A/N Copyright disclaimer: I do not own any of these characters or anything to do with Twilight, they belong to Stephenie Meyer. This is my first fic and as such welcome any and all feedback. If you like what you see (or don't) please review.
Sweet Science Chapter 1
The first thing I notice is her smell.
Not the square bank of thousand-watt fluorescent lights shining in my eyes as I strain to see; one eye starting to swell shut while the other fills with sweat.
Not the prickly irritation of the canvas scratching at me as I roll over onto my knees, only to collapse right back where I started. Not the sound of Marcus thumping the canvas, screaming unintelligibly from my corner. Not my muscles refusing to budge from their dormant state, as the fatigue overwhelms me. Not even the noise of the packed stadium shouting, hopefully feverish in my support. Those all run through my head like a child's flipbook, but not before I notice her smell.
I usually don't notice things like that. I'll obsess to an unhealthy level over all sorts of other details in life; championship reign lengths, training techniques, dieting tips, anything that gets me to my goals. But smells, faces, feelings; tangible sensations never seem to stick. At least, that was life until I met Bella Swan with her indefinable quality that refuses to be ignored. When it comes to her fragrance, it's more remarkable than anything I've ever experienced. I struggle to put it in to words as another waft of her scent overcomes me, but the closest thing I can link it to would be cinnamon and lavender. Well, more like cinnamon, lavender and coffee, which is a surprisingly intoxicating combination. The amount of coffee she drinks surely can't be fit for human consumption.

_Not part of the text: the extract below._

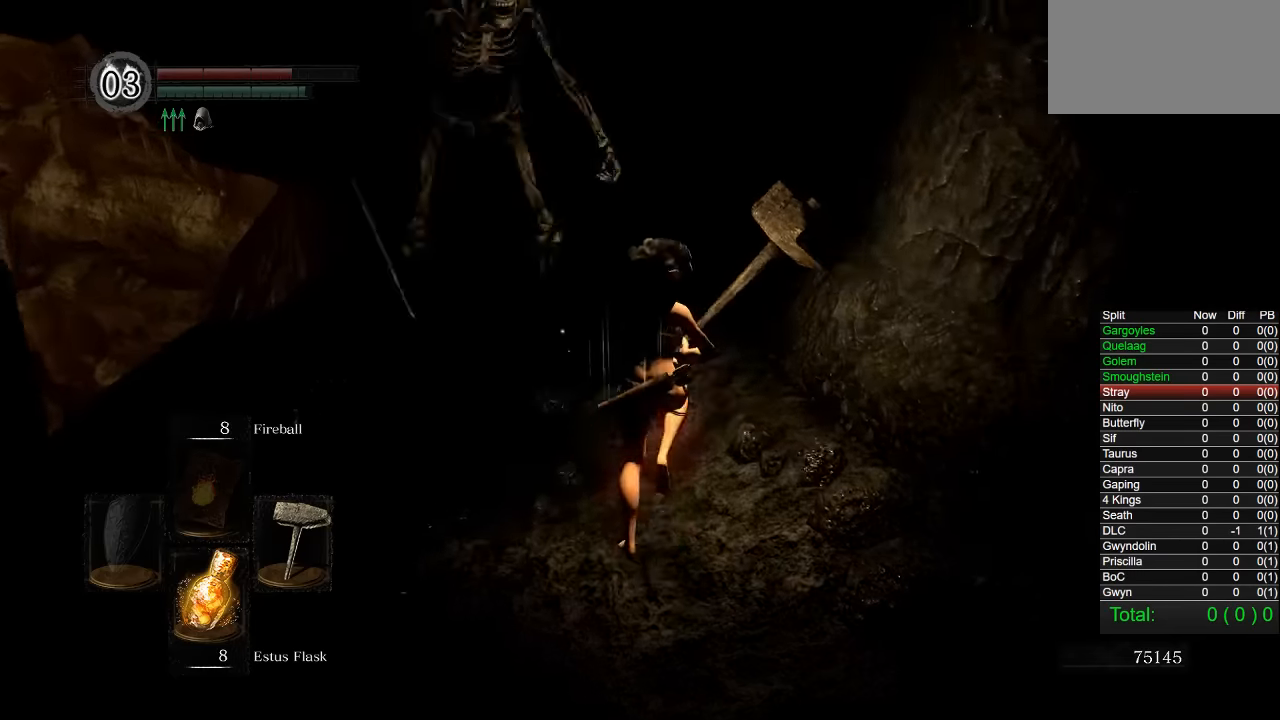
{"dt_ms": 500, "buttons": ["CIRCLE"], "left_stick": "up", "right_stick": "center", "events": []}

Where is that smell coming from?
It's a trick of the senses, some kind of phantom smell.
After the pounding I just took I'm lucky I'm conscious enough to smell anything at all. I honestly believed that I would be able to salvage it, but there's been no call, not even a message. Silence. She's gone and I thought I had started to accept the fact that I'd fucked it all up. Time. Just a little more time and I would have worked it all out. If there is any justice, she won't have contacted Jasper or Carlisle either. It's a small relief knowing that if she's not here, then she's not witnessing my systematic destruction.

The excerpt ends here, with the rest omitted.